Last year, Patrick Porgans of Planetary Solutionaries called Newsom’s voluntary agreements the “Munich Agreement on California Water” in his piece on the Daily Kos website: https://www.dailykos.com/stories/2019/9/16/1885850/-The-Munich-Agreement-on-California-Water.

In his article, he exposes the “disastrous track record” of voluntary agreements. He points out that the voluntary agreements all have one thing in common: “they find that restrictions on Delta export pumping to protect fish aren not needed.” Porgans writes:

“We’ve been here before – Voluntary Settlement Agreements in California water are not new. They have a disastrous track record. The 1994 Bay-Delta Accord, signed 25 years ago, espoused the same hoopla that collaboration and habitat restoration and voluntary efforts to increase flows in the Delta would restore fisheries and increase reliability of water supplies.”

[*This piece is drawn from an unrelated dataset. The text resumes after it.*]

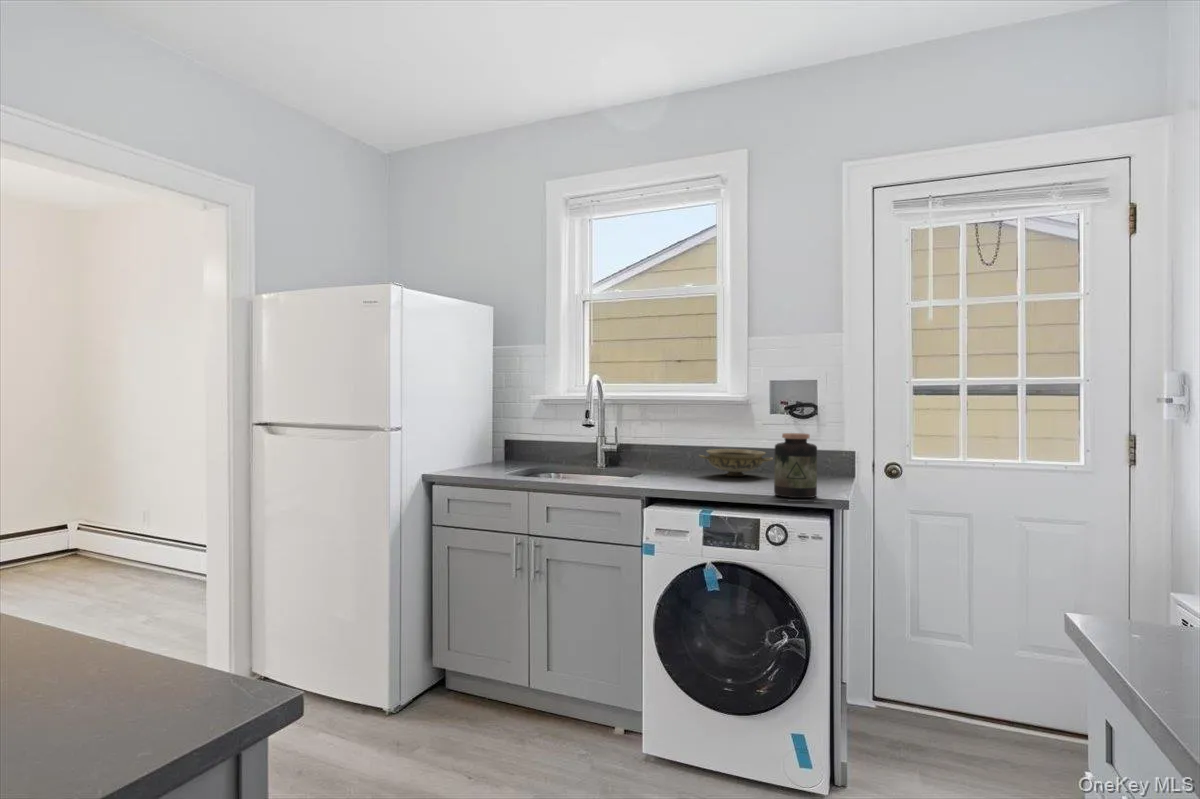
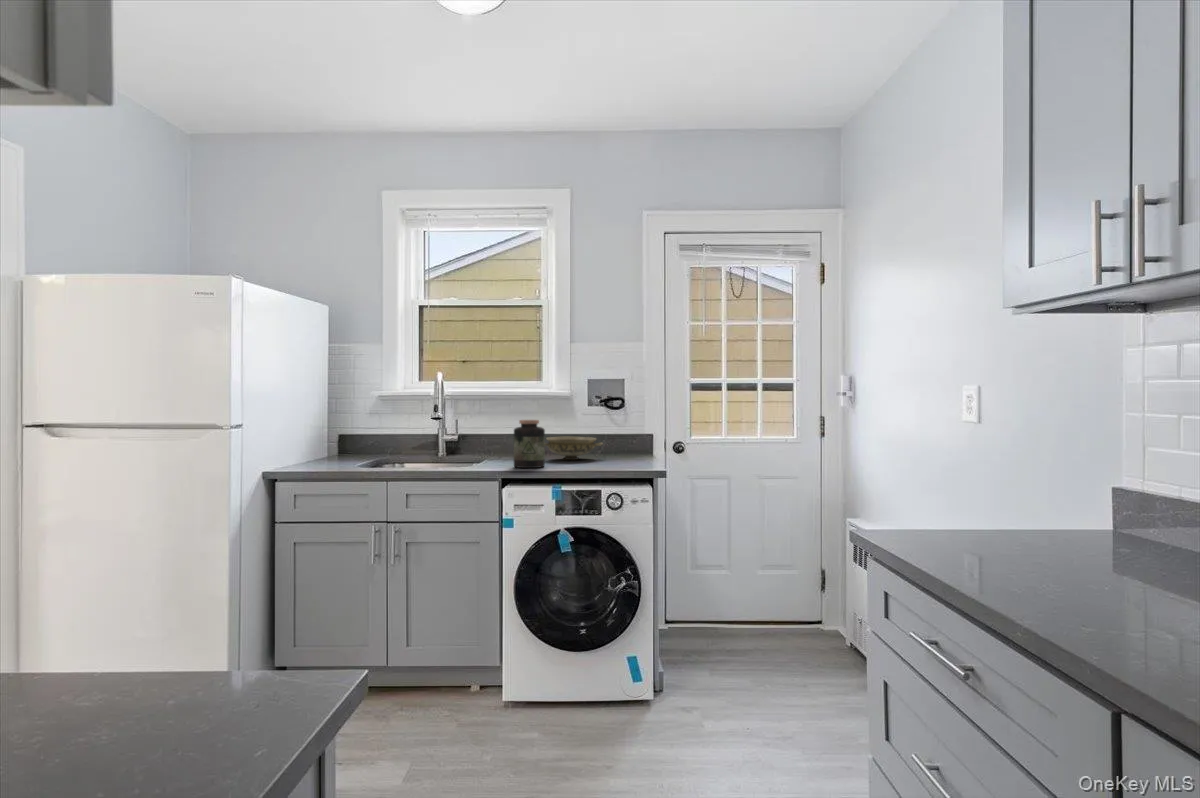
jar: present [774,433,817,498] -> present [514,420,545,468]

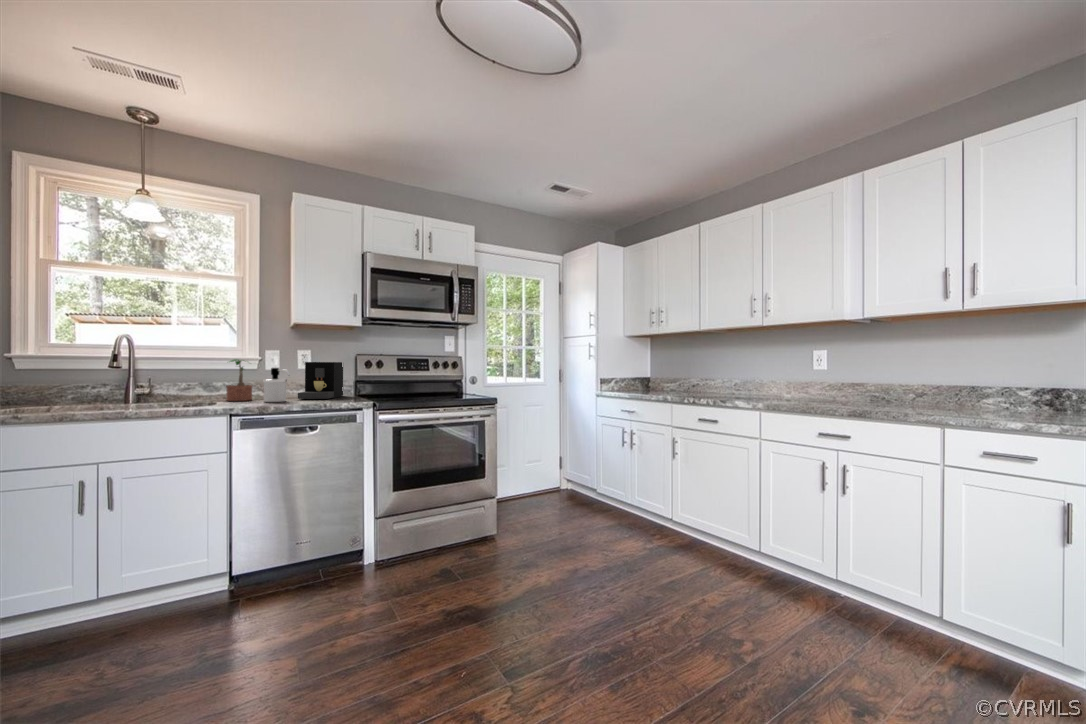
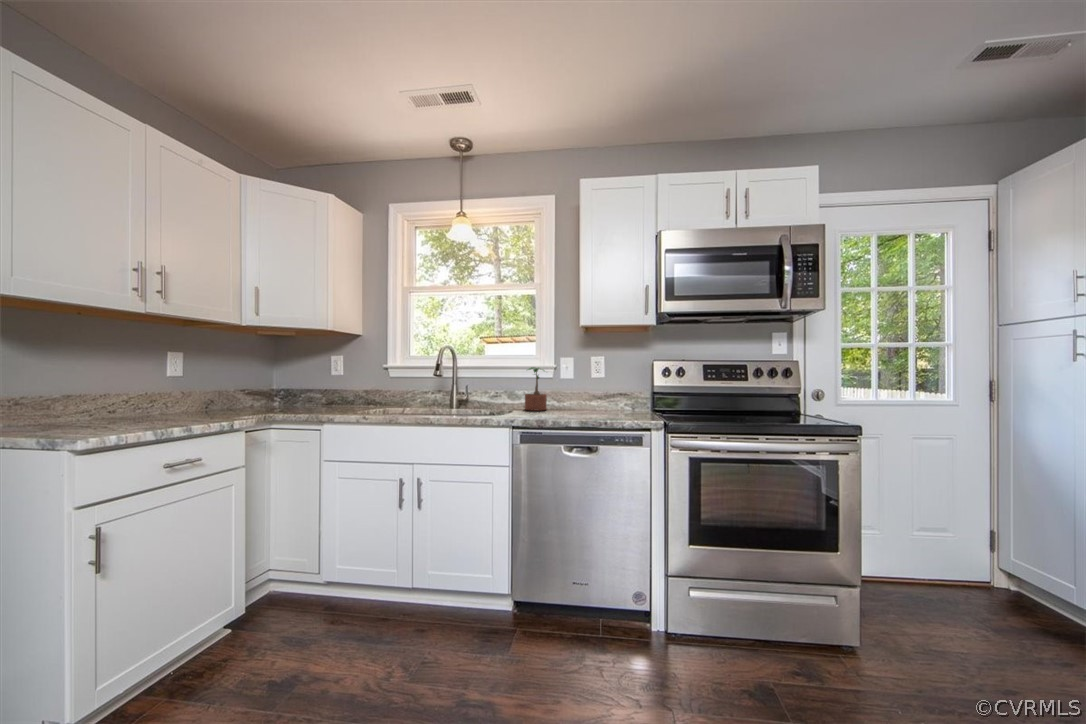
coffee maker: present [298,362,343,399] -> none [587,370,638,413]
soap dispenser: present [263,368,290,402] -> none [551,376,575,414]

Over $8.4 billion in taxpayer borrowed money ($13.5 billion with interest) was spent under the CalFed program, while fish populations in the Delta crashed. Adaptive management under CalFed also failed. Joe Grindstaff, former director of CalFed acknowledged: ‘Fundamentally, the system we devised didn’t work’ Felicia Marcus, former chair, State Water Resources Control Board stated in 2018 that ‘Some native fish species have been pushed to the edge of extinction in an ecosystem on the verge of collapse.’

Recommendations by independent and agency biologists to increase flows to restore fish populations have been blocked for decades by the water export contractors’ opposition, effectively delaying the Water Board actions. On the eve of the Water Board’s finally taking long needed regulatory actions, the Voluntary Settlement Agreements were championed by the Brown administration and supported by the Newsom administration.

Instead of being based on the Water Board’s independent 2017 Scientific and Technical Basis report, the Voluntary Settlement Agreements are based on studies paid for by the water export contractors. Such studies are not new. The water contractors have been producing them for decades. The studies all have one thing in common: they find that restrictions on Delta export pumping to protect fish are not needed. The studies are also contrary to decades of scientific consensus by fish agency and independent biologists that water exports are a major contributing factor to the decline of pelagic and anadromous fish populations in the Delta.”

It’s very clear that the “voluntary agreements” are designed by the water contractors to serve the water contractors, not fish, the ecosystem or the people of California. Yet In all of the media reports I’ve seen on the voluntary agreements, there is sadly no mention of the apparent reason WHY the Governor is pushing the voluntary agreements, as well as the Delta Tunnel and Sites Reservoir: the big campaign contributions that Newsom has received from agribusiness.

Governor Newsom received a total of $755,198 in donations from agribusiness in 2018, based on the latest data from www.followthemoney.org. That figure includes $116,800 from Beverly Hills agribusiness tycoons Stewart and Lynda Resnick, the largest orchard fruit growers in the world and the sponsors of the Coalition for a Sustainable Delta.

By supporting the voluntary water agreements, vetoing SB 1, backing the Delta Tunnel, hiring grower William Lyons as a special “agriculture liaison” to the Governor’s Office, overseeing the issuing of a new draft EIR that increases water exports for the state and federal projects rather than reducing them, and releasing a controversial water portfolio that includes fast tracking the Sites Reservoir, Newsom is apparently bending to the will of his agribusiness donors.